Бободжан Гафурович понял, что ставку надо делать на молодежь. Поколение 25–30-летних востоковедов разного профиля быстро заняло ведущее положение в институте, начав заниматься проблемами, которые до них никто не изучал. Гафуров не боялся выдвигать молодых сотрудников на руководящие должности, заметно отодвигая в сторону старшее поколение, ранее господствовавшее в институте. И поколение гафуровских выдвиженцев стало ведущим и определяющим в институте на долгие десятилетия, до самого последнего времени, некоторые из него работают до сих пор. А заместителем директора и ученым секретарем стали люди, только что вернувшиеся издалека.
Со времен Таджикистана Гафуров умел работать с людьми. Ученица Н. И. Конрада и Н. А. Невского Фанни Александровна Тодер рассказывала мне, как ее после восьми лет, проведенных вне востоковедения, вдруг в январе 1957 г. вызвали в институт для беседы. Она была принята самим директором в его кабинете. Гафуров вышел навстречу. Он сказал: «Вы много лет были вне своей альма-матер. Но мы исправим ошибку. Нам надо наладить в институте справочно-информационное дело. Прошу Вас помочь». После такого приема истосковавшаяся по работе Тодер уже не могла отказаться от работы в Отделе информации, хотя ей хотелось заниматься исследовательской работой (впоследствии она смогла перейти на нее). И так Гафуров разговаривал со многими поступавшими на работу.
Была после прихода нового директора реорганизована и структура института. В том числе в 1958 г. был создан Отдел языков, в котором я впоследствии работал. Лингвистов института, раньше раскиданных по разным страноведческим отделам, где их «забивали» историки и экономисты, собрали вместе, в однородный коллектив, от чего производительность труда сразу пошла вверх (так же поступили и с литературоведами).

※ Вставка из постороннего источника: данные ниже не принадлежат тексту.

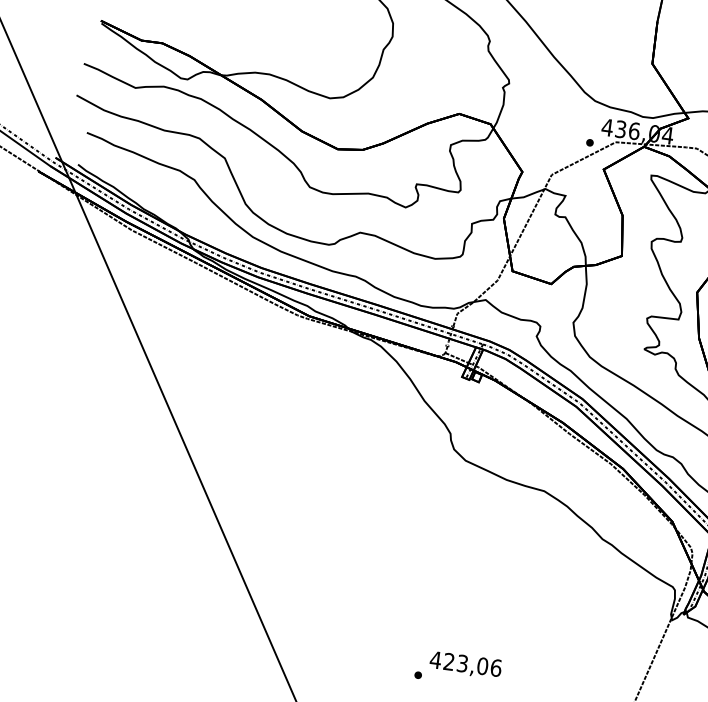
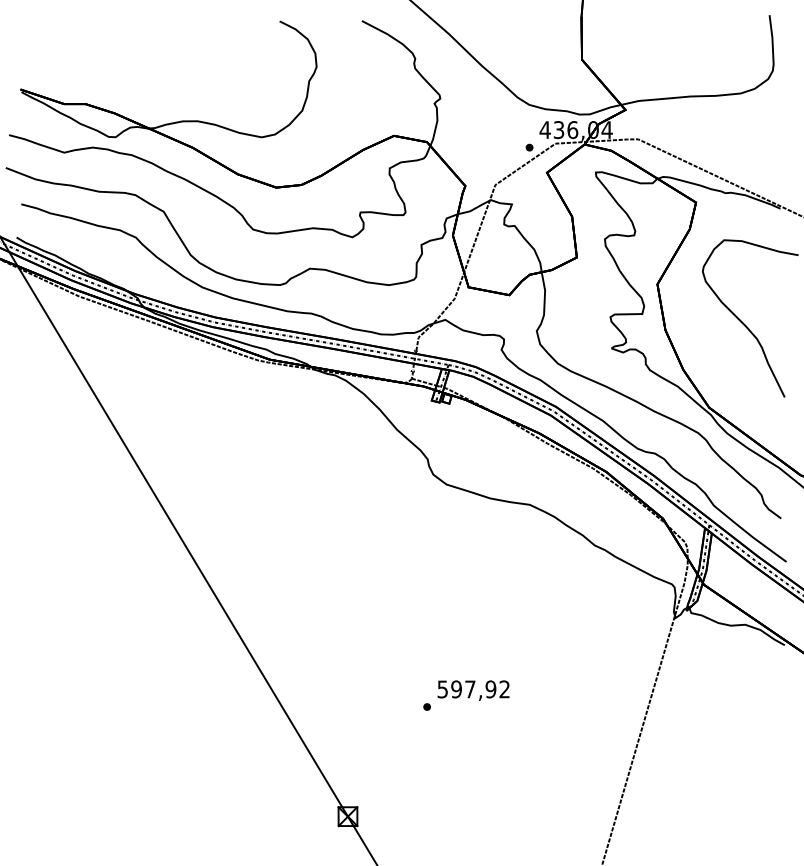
text: (465, 664) -> (473, 689), 423,06 -> 597,92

Если прежние директора вольно или невольно оказывались в гуще склок, то Бободжан Гафурович умел стоять над схваткой и гасить конфликты. Борьба «партий» в институте надолго прекратилась. Сыграла здесь роль и ставка на молодежь: приходили свежие силы, не вовлеченные в грызню прежних лет, смотревшие на происходящее совсем по-иному.

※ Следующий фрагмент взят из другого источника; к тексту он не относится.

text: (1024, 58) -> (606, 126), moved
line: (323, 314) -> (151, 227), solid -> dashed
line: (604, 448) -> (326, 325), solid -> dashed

Смягчение скандальных ситуаций, умение вовремя взять под контроль происходящее не означали для Гафурова прекращения научных споров и дискуссий. Наоборот, именно при нем в институте все время дискутировали, в том числе по вопросам, которые еще несколькими годами раньше считались абсолютно не подлежащими обсуждению. Конечно, здесь играла роль общественная ситуация в стране после ХХ съезда КПСС, но не все из научных начальников поощряли излишнее «вольнодумство». Гафуров же, как государственно-мыслящий человек, понимал, как важно умело организовать спор, в котором рождается истина. Он не давал этим спорам перерасти в избиение научных противников. Ф. А. Тодер передавала его слова: «В науке нельзя бить по кумполу». А если его подчиненных начинали обвинять в «идейных ошибках» люди, находившиеся вне института, Гафуров всегда старался их защитить. И шли яростные споры по многоукладности, азиатскому способу производства, особенностям капитализма на Востоке, в которых участвовали и сотрудники института, и люди со стороны. Участники дискуссий, как правило, исходили из марксизма, но при этом критически пересматривали многие догматические подходы и положения. Спорили по своим вопросам все: и экономисты, и историки, и лингвисты.
Интеллектуальная свобода в институте по меркам тех лет была значительной, однако, она имела свои рамки, которые четко обозначились во второй половине 60-х гг. Поощрявший свободный поиск истины в профессиональной сфере, Гафуров был жестким начальником, как только речь заходила о политической деятельности его сотрудников. Тут он никогда никого не защищал. Безусловно, он был крупным партийным работником сталинской формации, широким, умным, но не сомневавшимся в своем праве карать за грехи. И так же он не сомневался в правоте коммунистического дела.
Это особенно проявилось весной 1968 г. во время «подписной кампании», когда по Москве прокатилась волна коллективных писем интеллигентов против преследований тех, кого начинали называть диссидентами. Я тогда еще не работал в институте и сам не наблюдал происходившее, но когда поступил в аспирантуру несколько месяцев спустя, эта история еще активно обсуждалась. В некоторых институтах кампания против «подписантов» была как-то смягчена, но не в институте, возглавлявшемся Гафуровым. Двоих (Ю. Я. Глазова и А. М. Пятигорского) уволили, и оба через какое-то время эмигрировали. Других долго прорабатывали, а потом еще несколько лет так или иначе в институте притесняли, не повышали в должности и, разумеется, не выпускали за границу. Директор был как бы в стороне от всех карательных мер, передав основные функции заместителям и парткому. Но все понимали, что каждая акция была согласована с ним.